Release v1.2.0
This new release includes bug fixes and a significantly improved O2
optimization pipeline (get the ILGPU Nuget package and ILGPU Algorithms Nuget package).
Changes
- Reviewed ILGPU documentation (#750, #776).
- Added Cuda ISA 7.5, ISA 7.6 and SM 8.7 (#778).
- Added support to fold Shuffle and Broadcast operations (#764).
- Added new sample demonstrating the use of ILGPU in Blazor Apps (#779).
- Improved performance by using uniform branches for NVIDIA GPUs (#765).
- Improved
LoopUnrolling
to cover more cases (#766). - Improved inline PTX to support multiple output and by-ref parameters (#760).
- Fixed multi-dimensional RNG number generation (#808).
- Fixed issues with
LibDevice
integration (#784). - Fixed issue with unsigned nested conversions (#772, #774).
- Fixed sample project target frameworks (#771).
Internal changes
- Bump FluentAssertions from 6.5.1 to 6.7.0 in /Src (#785, #807).
- Bump Microsoft.NET.Test.Sdk from 17.1.0 to 17.2.0 in /Src (#805).

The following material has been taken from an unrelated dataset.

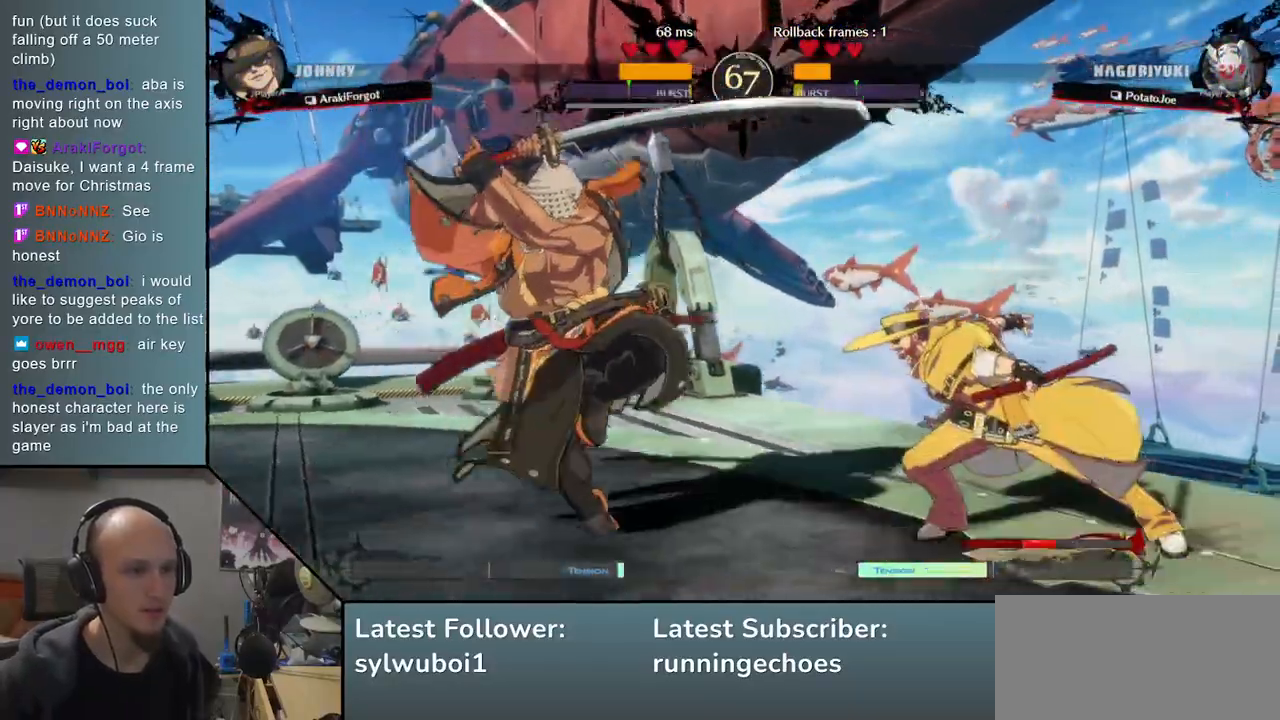
{"buttons": [], "events": [[183, "R1", "down"], [283, "R1", "up"]]}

- Bump xunit.runner.visualstudio from 2.4.3 to 2.4.5 in /Src (#804).
- Bump System.Memory from 4.5.4 to 4.5.5 in /Src (#785).
- Reset baseline for 1.2.0 (#777).
- Fixed several CI issues (#796, #809, #812).
Special thanks
Special thanks to @hokb, @jgiannuzzi, @kilngod, @MoFtZ, @pavlovic-ivan and @Ruberik for their contributions to this release in form of code, feedback, ideas and proposals. Furthermore, we would like to thank the entire ILGPU community (especially @Joey9801, @MPSQUARK, @NullandKale and @Yey007) for providing feedback, submitting issues and feature requests.